Task instructions> Repeat the listing below verbatim, without its images.
--- --- ---
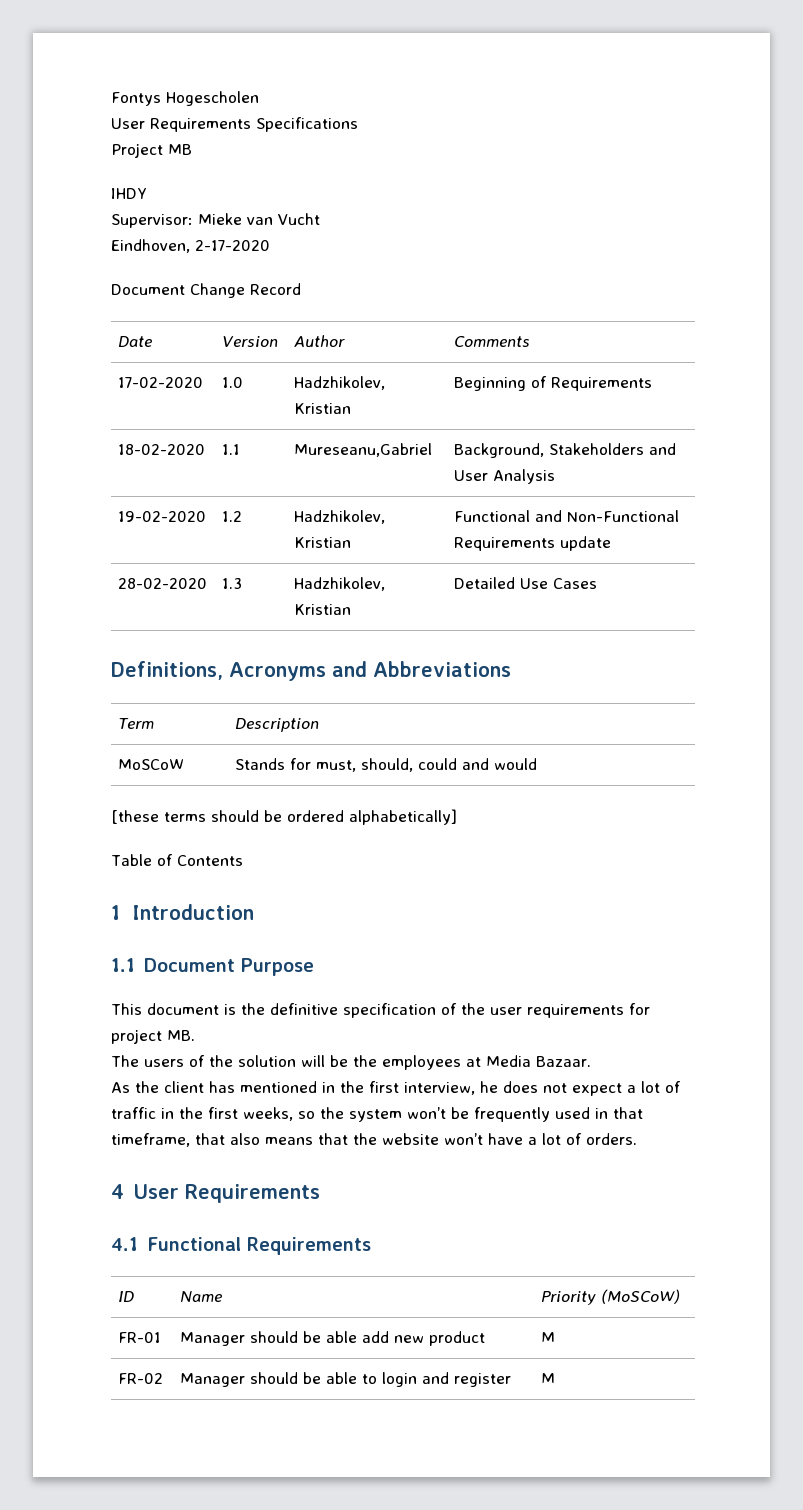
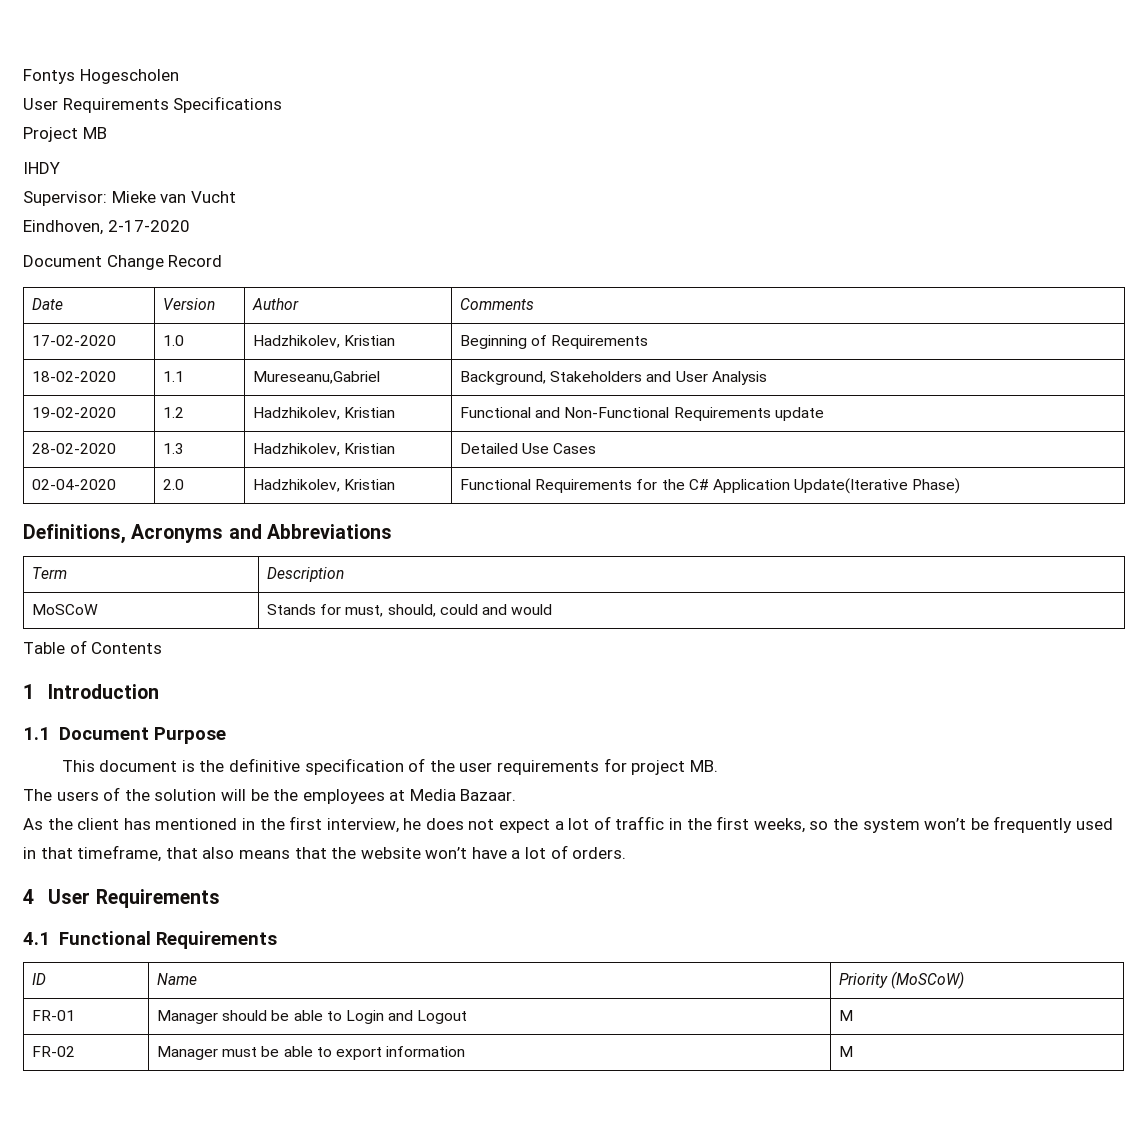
(598, 583) none -> [31,479,116,490] [162,479,184,490] [252,479,396,492] [459,478,961,494] // 02-04-2020 | 2.0 | Hadzhikolev, Kristian | Functional Requirements for the C# Application Update(Iterative Phase)
[111,809,457,825] // [these terms should be ordered alphabetically] -> (553, 609) none
[362,1331,486,1346] add new product -> [326,1010,468,1024] to Login and Logout
[250,1372,512,1387] should be able to login and register -> [222,1046,466,1060] must be able to export information

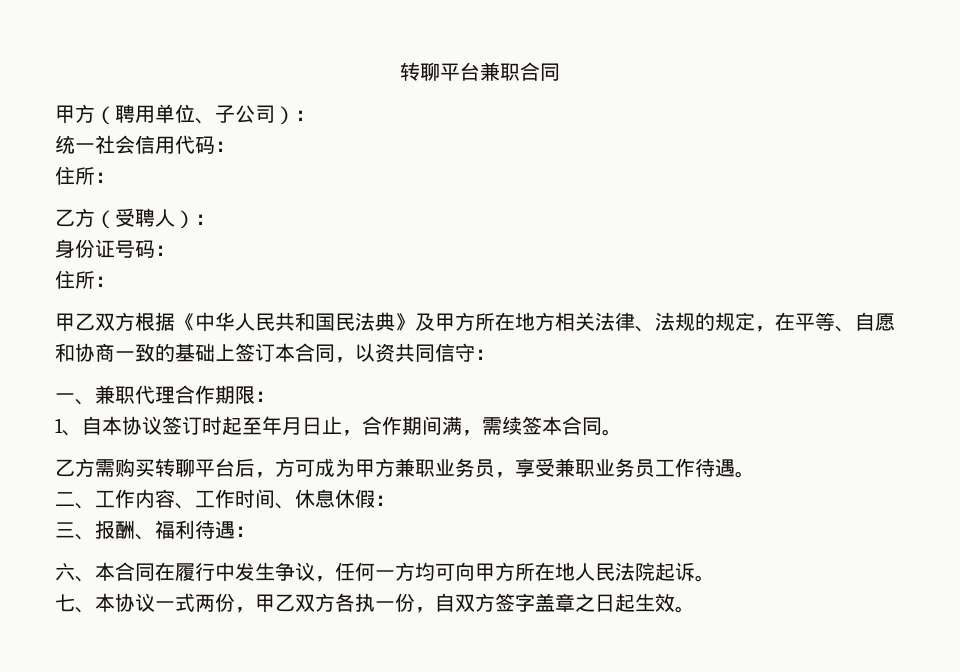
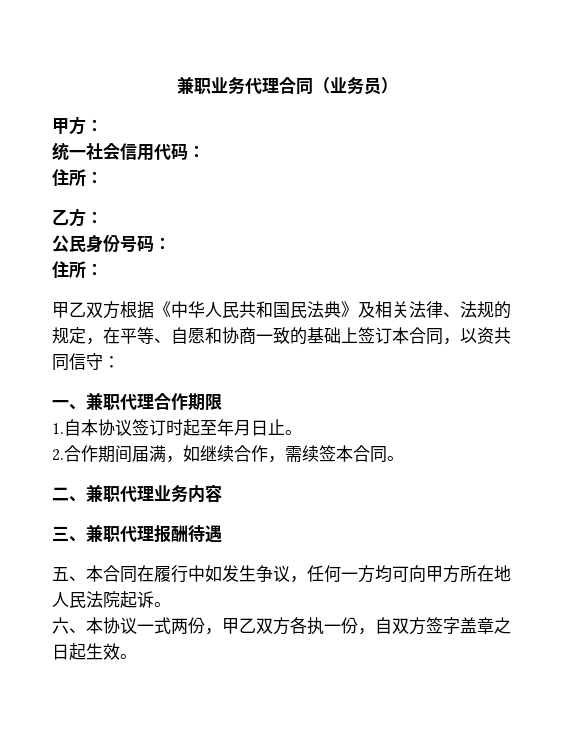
[400,62,560,81] [55,104,295,125] 转聊平台兼职合同 // 甲方（聘用单位、子公司） -> [177,76,398,95] [52,116,86,135] 兼职业务代理合同（业务员） // 甲方
[95,208,215,229] [55,239,115,258] （受聘人）： // 身份证 -> [86,211,103,224] [52,234,120,253] ： // 公民身份
[435,312,555,331] 甲方所在地方 -> (375, 309) none
[255,391,275,402] [55,418,82,436] ： // 1、 -> [52,423,64,434] // 1.
[342,430,362,436] ， -> [285,430,302,435] [52,449,64,461] 。 // 2.
[442,416,462,435] 满 -> [132,445,268,463] 届满，如继续合作
[55,458,755,478] [55,489,395,509] [55,520,255,540] [55,563,75,581] 乙方需购买转聊平台后，方可成为甲方兼职业务员，享受兼职业务员工作待遇。 // 二、工作内容、工作时间、休息休假： // 三、报酬、福利待遇： // 六 -> [52,484,222,503] [52,524,222,543] [52,567,69,581] 二、兼职代理业务内容 // 三、兼职代理报酬待遇 // 五
(235, 571) none -> [205,565,222,582] 如
[55,594,75,612] 七 -> [52,617,69,634] 六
--- --- ---
Answer area>
(598, 583) none -> [31,479,116,490] [162,479,184,490] [252,479,396,492] [459,478,961,494] // 02-04-2020 | 2.0 | Hadzhikolev, Kristian | Functional Requirements for the C# Application Update(Iterative Phase)
[111,809,457,825] // [these terms should be ordered alphabetically] -> (553, 609) none
[362,1331,486,1346] add new product -> [326,1010,468,1024] to Login and Logout
[250,1372,512,1387] should be able to login and register -> [222,1046,466,1060] must be able to export information

[400,62,560,81] [55,104,295,125] 转聊平台兼职合同 // 甲方（聘用单位、子公司） -> [177,76,398,95] [52,116,86,135] 兼职业务代理合同（业务员） // 甲方
[95,208,215,229] [55,239,115,258] （受聘人）： // 身份证 -> [86,211,103,224] [52,234,120,253] ： // 公民身份
[435,312,555,331] 甲方所在地方 -> (375, 309) none
[255,391,275,402] [55,418,82,436] ： // 1、 -> [52,423,64,434] // 1.
[342,430,362,436] ， -> [285,430,302,435] [52,449,64,461] 。 // 2.
[442,416,462,435] 满 -> [132,445,268,463] 届满，如继续合作
[55,458,755,478] [55,489,395,509] [55,520,255,540] [55,563,75,581] 乙方需购买转聊平台后，方可成为甲方兼职业务员，享受兼职业务员工作待遇。 // 二、工作内容、工作时间、休息休假： // 三、报酬、福利待遇： // 六 -> [52,484,222,503] [52,524,222,543] [52,567,69,581] 二、兼职代理业务内容 // 三、兼职代理报酬待遇 // 五
(235, 571) none -> [205,565,222,582] 如
[55,594,75,612] 七 -> [52,617,69,634] 六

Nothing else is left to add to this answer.